• **REQUIREMENT A**: In the body butter forum post, what preservative does the poster say they have on hand?

• **TEXT SEGMENT**:
"""

# Emulsified body butter



## FOhoarder (Sep 21, 2012)

I was on Susan's site and my brain hurts! Lol my hand hurts from writing all my notes too! Anyways, so much info but Im so confused at the moment and I hope someone can clarify for me.  I found the basic body butter recipe from swiftcraftmonkey and the tutorial and I'm ready to try it out. She gives percentages of everything...water, oils etc. but it doesn't add up to 100%. I'm not sure if something is missing or what. Should the total 100% include preservative and FO or just oils, butters, waxes, water, glycerin and cetyl alcohol? This is what she lists...

59% water
2% sodium lactate or glycerin
10% oils
15% butters
3% cetyl alcohol
7% ewax
.5-1% preservative
1% FO

Total 98% or 96% without preservative and FO. 

My second question is about the preservative. She used liquid germall plus and of course I don't have that but I do have phenonip. Would this be an ok sub and according to her chart it can be added at the heat or cool down phase. Anyone have experience they can share?

"""

• **GIVEN INFORMATION**:
"""

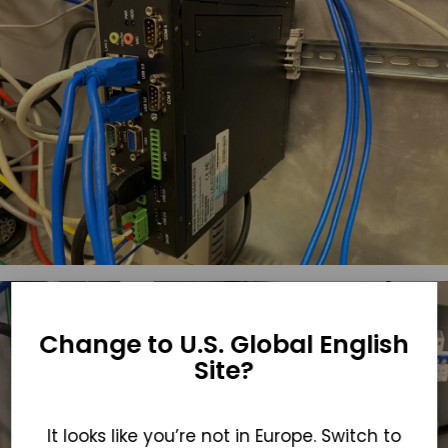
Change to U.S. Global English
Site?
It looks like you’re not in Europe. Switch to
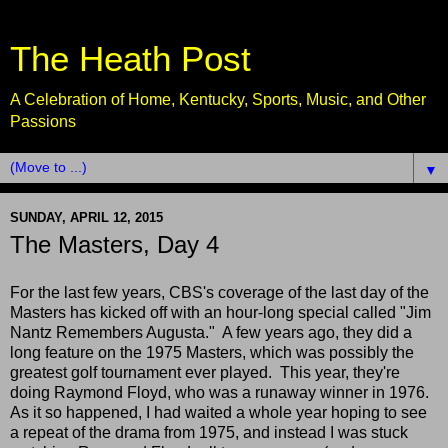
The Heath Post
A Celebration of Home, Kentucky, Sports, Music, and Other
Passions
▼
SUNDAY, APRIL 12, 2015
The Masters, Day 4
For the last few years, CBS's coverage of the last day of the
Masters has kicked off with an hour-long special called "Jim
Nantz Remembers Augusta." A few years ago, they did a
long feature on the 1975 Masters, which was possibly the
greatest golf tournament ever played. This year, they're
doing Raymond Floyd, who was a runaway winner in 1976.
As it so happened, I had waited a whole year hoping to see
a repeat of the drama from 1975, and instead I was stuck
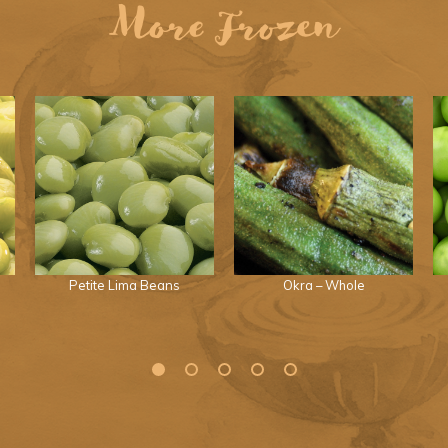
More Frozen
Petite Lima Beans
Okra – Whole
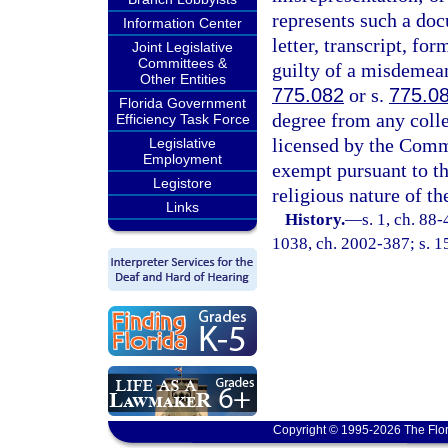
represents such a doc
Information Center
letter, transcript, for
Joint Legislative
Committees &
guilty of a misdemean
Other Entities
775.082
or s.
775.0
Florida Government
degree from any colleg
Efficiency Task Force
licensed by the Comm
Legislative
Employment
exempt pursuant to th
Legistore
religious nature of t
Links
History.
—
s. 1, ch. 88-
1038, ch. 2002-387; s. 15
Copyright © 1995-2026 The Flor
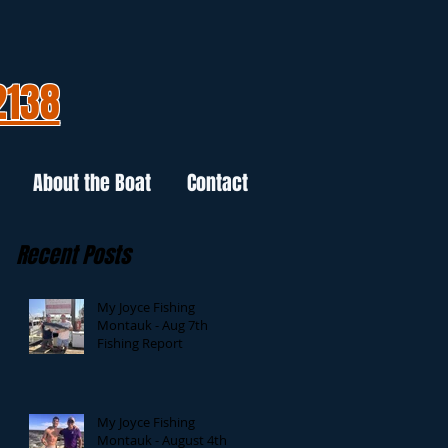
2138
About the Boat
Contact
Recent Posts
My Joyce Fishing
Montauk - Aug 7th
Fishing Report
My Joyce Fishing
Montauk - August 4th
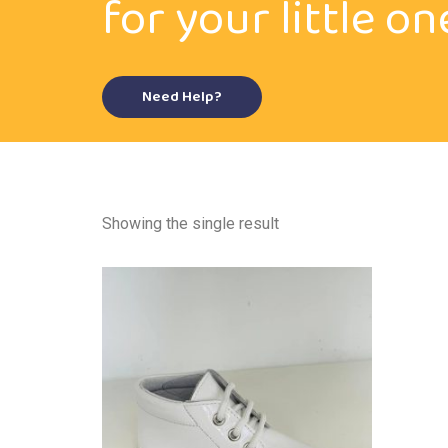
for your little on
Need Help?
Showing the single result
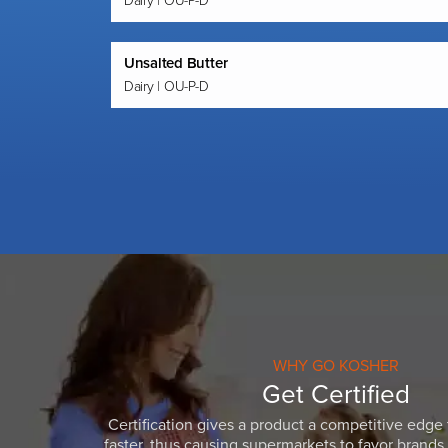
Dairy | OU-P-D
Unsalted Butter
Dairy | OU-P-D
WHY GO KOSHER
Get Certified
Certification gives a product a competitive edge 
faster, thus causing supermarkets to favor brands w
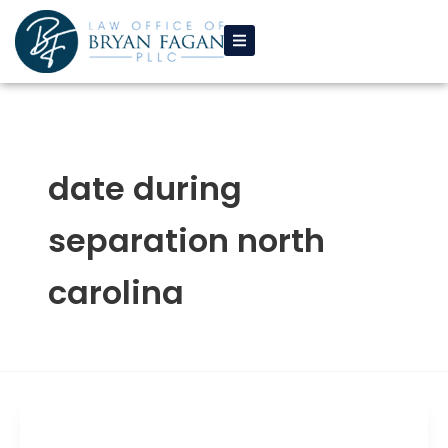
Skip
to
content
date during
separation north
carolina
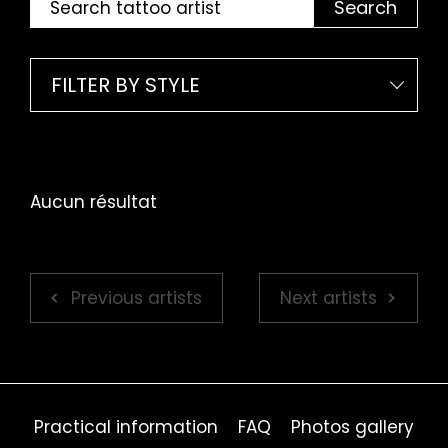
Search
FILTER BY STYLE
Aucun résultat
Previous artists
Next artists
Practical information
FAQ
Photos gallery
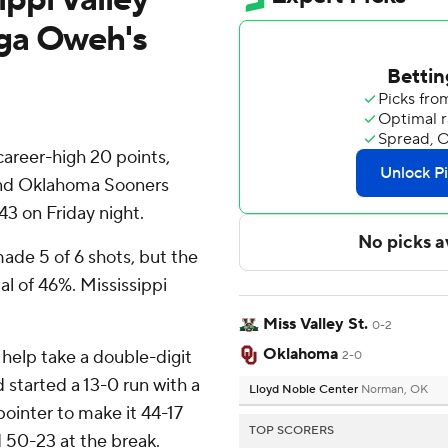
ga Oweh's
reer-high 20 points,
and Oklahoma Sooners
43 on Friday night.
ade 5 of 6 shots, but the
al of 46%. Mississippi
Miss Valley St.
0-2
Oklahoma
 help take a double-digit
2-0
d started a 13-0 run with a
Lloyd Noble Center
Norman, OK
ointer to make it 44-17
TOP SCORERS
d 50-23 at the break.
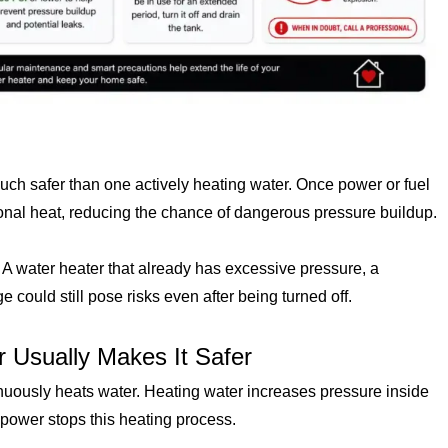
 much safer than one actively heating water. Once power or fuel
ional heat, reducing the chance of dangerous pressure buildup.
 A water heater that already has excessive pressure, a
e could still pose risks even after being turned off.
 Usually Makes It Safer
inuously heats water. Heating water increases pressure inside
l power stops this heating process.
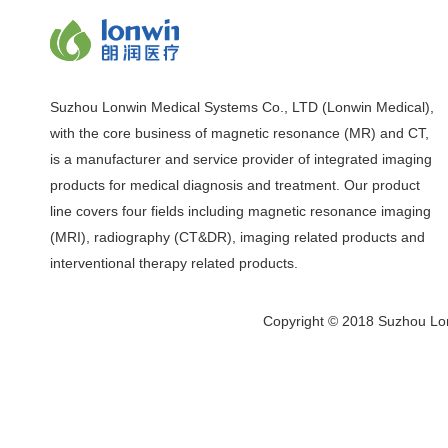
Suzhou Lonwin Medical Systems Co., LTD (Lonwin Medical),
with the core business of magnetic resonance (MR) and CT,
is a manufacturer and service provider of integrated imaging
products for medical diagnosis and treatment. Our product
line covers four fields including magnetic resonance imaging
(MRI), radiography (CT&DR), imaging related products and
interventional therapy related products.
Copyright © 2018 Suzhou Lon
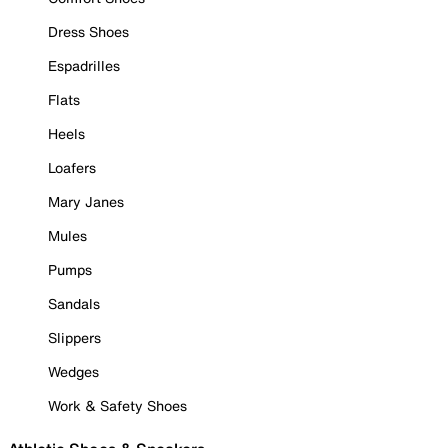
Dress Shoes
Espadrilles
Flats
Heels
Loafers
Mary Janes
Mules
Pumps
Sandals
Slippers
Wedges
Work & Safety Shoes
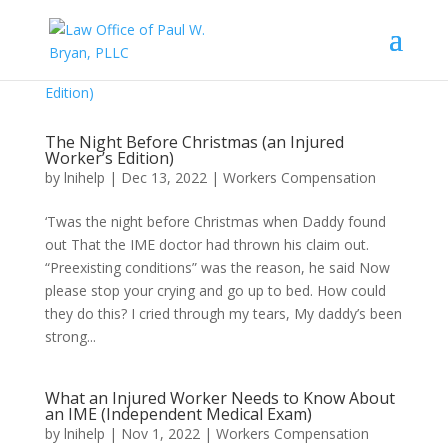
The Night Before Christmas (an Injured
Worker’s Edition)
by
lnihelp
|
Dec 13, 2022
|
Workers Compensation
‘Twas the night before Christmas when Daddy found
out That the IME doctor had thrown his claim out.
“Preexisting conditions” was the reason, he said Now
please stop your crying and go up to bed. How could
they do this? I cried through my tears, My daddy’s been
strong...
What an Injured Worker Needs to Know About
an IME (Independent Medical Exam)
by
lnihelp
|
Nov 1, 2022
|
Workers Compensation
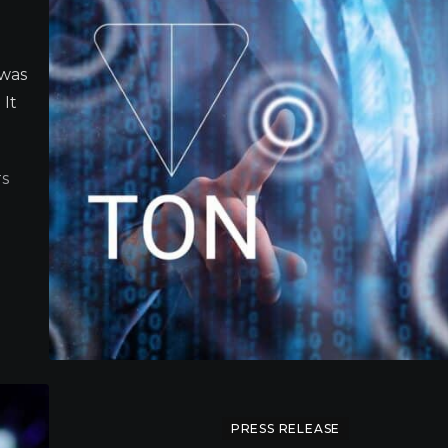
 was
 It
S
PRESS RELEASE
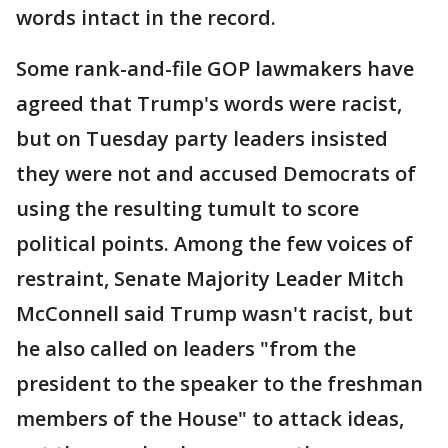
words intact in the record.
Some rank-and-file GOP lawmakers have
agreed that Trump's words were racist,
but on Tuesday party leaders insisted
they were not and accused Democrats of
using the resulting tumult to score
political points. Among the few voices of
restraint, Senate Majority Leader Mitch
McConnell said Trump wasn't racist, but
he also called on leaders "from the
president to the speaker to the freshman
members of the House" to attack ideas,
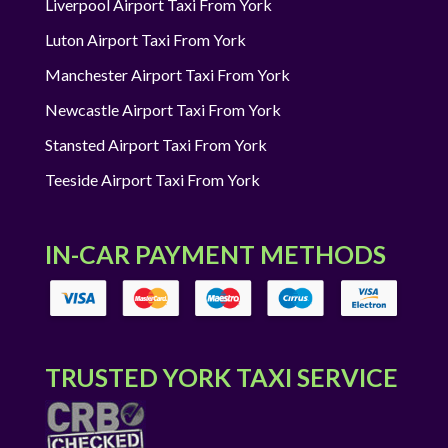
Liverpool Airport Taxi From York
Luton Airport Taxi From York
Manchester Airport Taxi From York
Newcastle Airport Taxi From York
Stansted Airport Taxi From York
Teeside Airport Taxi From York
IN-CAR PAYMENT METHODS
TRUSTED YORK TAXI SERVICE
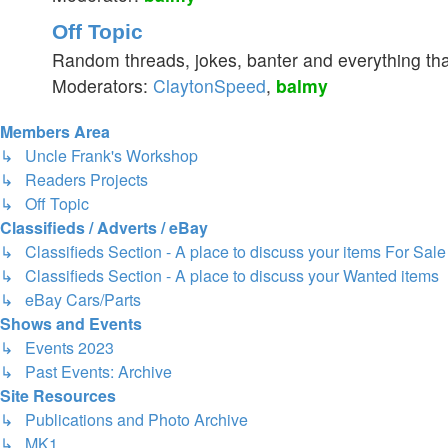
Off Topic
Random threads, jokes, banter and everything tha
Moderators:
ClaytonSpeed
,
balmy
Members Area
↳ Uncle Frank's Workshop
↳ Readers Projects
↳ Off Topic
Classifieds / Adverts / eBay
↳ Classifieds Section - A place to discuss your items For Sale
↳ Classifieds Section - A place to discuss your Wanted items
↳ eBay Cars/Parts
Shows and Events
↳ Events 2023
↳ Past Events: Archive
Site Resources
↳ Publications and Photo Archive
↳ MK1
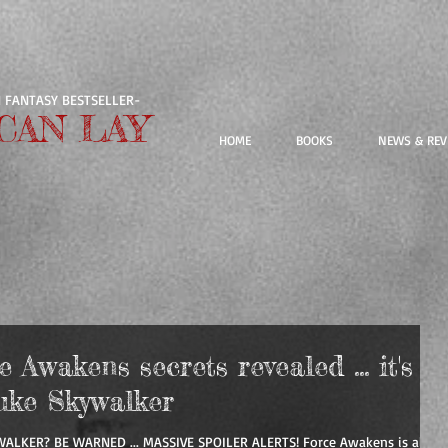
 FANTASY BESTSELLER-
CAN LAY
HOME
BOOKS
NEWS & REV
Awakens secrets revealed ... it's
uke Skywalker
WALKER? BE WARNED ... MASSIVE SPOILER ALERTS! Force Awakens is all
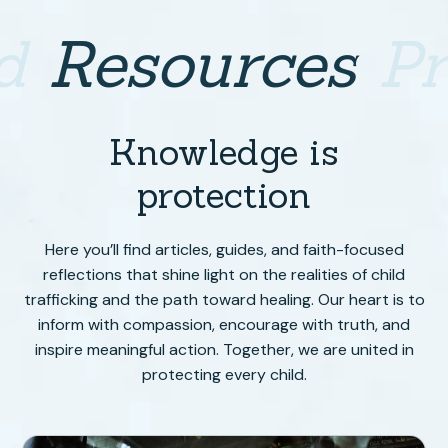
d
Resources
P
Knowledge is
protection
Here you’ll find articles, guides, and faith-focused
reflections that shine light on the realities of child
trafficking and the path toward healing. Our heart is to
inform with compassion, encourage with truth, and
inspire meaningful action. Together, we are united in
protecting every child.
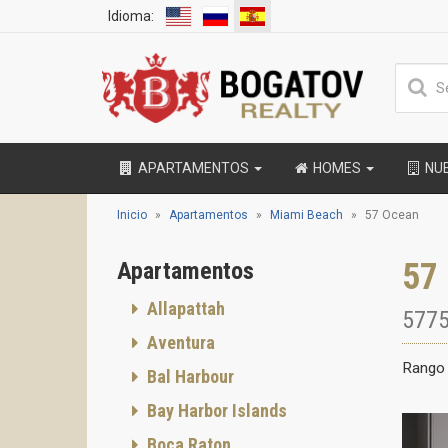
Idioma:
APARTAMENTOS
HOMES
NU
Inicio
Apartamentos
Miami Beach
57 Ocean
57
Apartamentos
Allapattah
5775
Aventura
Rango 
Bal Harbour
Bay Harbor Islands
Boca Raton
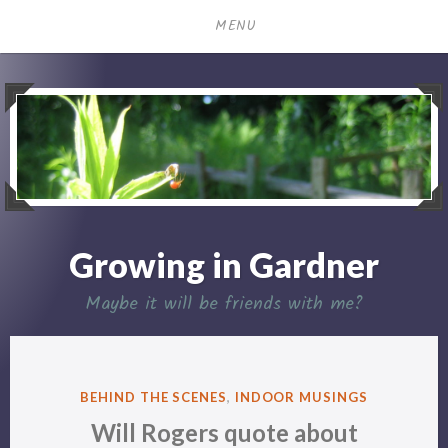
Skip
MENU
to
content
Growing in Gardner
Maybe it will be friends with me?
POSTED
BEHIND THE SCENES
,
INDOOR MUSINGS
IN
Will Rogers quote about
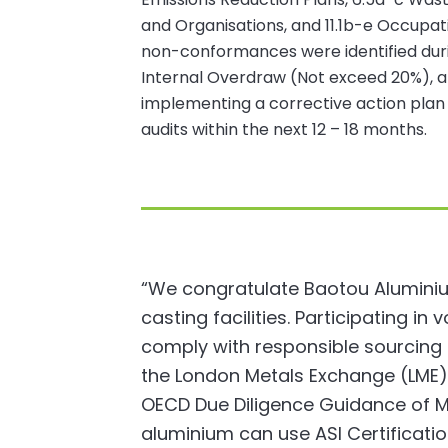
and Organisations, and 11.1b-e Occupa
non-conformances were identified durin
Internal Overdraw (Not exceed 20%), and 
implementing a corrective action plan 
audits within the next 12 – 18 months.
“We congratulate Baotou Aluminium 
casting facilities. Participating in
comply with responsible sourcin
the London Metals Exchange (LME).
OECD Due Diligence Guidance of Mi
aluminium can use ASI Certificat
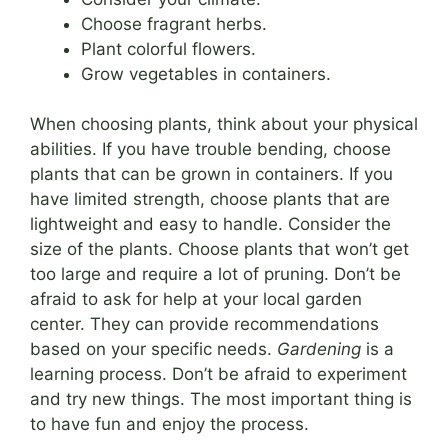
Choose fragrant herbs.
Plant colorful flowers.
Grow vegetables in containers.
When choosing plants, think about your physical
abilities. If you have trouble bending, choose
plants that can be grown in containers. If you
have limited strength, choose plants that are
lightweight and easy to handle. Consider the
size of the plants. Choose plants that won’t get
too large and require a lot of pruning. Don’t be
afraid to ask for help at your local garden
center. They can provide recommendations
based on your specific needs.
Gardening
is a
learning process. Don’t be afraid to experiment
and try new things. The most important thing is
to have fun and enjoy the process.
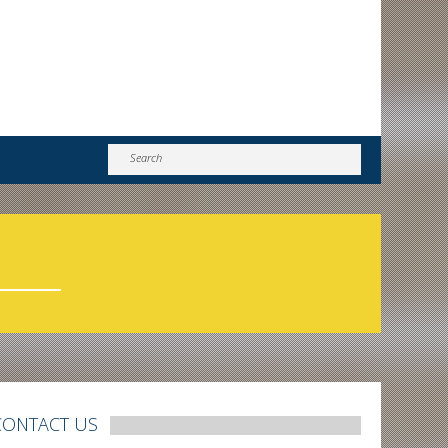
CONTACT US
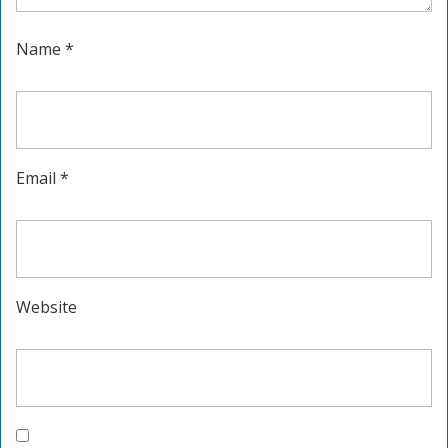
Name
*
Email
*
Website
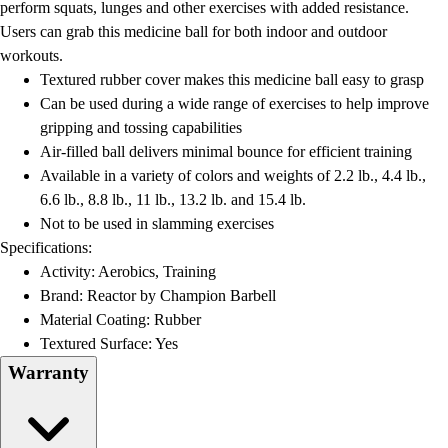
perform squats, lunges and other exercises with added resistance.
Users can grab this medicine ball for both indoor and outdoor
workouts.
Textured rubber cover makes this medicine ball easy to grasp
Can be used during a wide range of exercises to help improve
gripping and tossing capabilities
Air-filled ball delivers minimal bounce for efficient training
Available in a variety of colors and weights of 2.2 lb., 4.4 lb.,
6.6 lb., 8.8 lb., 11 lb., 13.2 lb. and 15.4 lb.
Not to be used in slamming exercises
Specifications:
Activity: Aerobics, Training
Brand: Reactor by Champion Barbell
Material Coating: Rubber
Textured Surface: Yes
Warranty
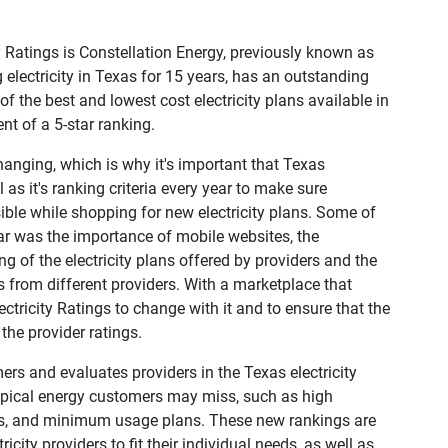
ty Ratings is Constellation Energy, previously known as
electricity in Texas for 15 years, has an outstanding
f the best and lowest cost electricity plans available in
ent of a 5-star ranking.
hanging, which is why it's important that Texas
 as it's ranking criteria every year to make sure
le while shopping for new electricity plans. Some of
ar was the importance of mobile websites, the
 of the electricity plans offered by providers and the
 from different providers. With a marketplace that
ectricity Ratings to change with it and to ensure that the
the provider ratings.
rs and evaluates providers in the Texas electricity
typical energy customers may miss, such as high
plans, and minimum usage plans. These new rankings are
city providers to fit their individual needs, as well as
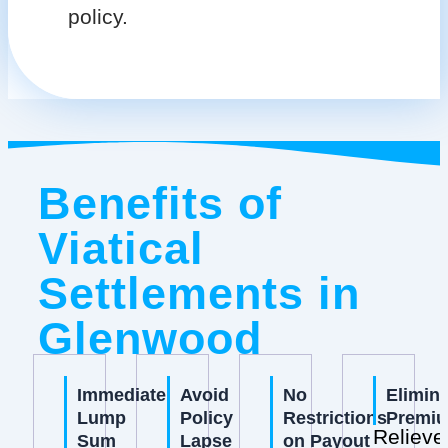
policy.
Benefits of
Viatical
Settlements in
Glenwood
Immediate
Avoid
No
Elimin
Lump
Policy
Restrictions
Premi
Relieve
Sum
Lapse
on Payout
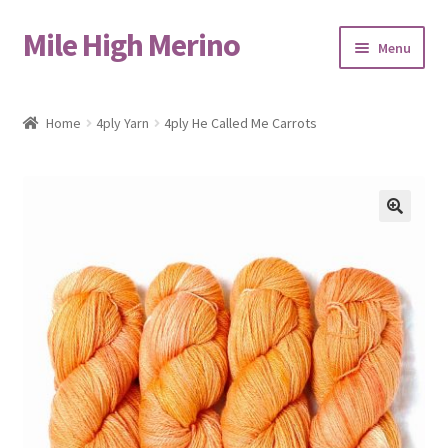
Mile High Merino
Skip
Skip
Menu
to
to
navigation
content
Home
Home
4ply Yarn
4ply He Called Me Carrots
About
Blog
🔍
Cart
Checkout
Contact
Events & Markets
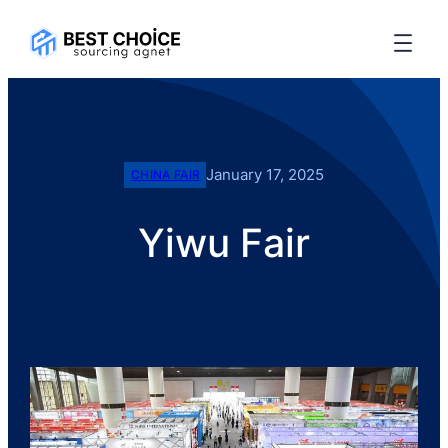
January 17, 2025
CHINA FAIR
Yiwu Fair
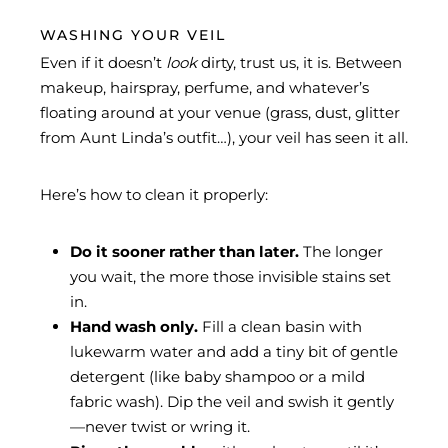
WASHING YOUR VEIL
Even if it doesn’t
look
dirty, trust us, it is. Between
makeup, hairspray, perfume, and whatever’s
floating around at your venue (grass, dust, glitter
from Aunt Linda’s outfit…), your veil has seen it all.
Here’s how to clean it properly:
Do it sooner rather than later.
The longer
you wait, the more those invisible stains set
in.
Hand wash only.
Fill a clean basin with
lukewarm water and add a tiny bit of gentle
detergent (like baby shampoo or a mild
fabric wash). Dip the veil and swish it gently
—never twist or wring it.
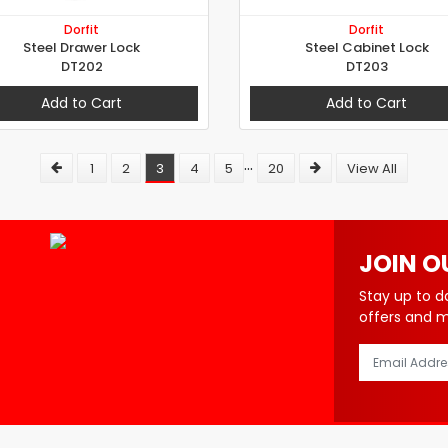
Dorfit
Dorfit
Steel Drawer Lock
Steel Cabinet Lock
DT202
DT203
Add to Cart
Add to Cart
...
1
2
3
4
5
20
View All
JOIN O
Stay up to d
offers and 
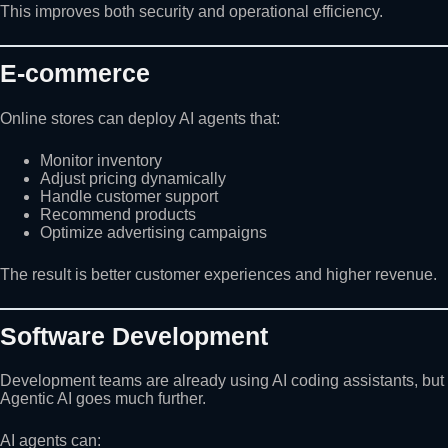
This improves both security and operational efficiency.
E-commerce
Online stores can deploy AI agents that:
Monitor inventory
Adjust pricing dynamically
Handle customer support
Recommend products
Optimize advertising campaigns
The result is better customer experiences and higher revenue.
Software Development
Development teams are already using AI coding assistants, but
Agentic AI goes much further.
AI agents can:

"""

• **REQUIREMENT B**: Return the lines of the entries from their first line through the line that contains "Okra – Whole", copying them exactly. Leave the picture markers out of your answer.

• **TASK SOLUTION A**: Phenonip.

• **TASK SOLUTION B**:
Change to U.S. Global English
Site?
It looks like you’re not in Europe. Switch to
The Heath Post
A Celebration of Home, Kentucky, Sports, Music, and Other
Passions
▼
SUNDAY, APRIL 12, 2015
The Masters, Day 4
For the last few years, CBS's coverage of the last day of the
Masters has kicked off with an hour-long special called "Jim
Nantz Remembers Augusta." A few years ago, they did a
long feature on the 1975 Masters, which was possibly the
greatest golf tournament ever played. This year, they're
doing Raymond Floyd, who was a runaway winner in 1976.
As it so happened, I had waited a whole year hoping to see
a repeat of the drama from 1975, and instead I was stuck
More Frozen
Petite Lima Beans
Okra – Whole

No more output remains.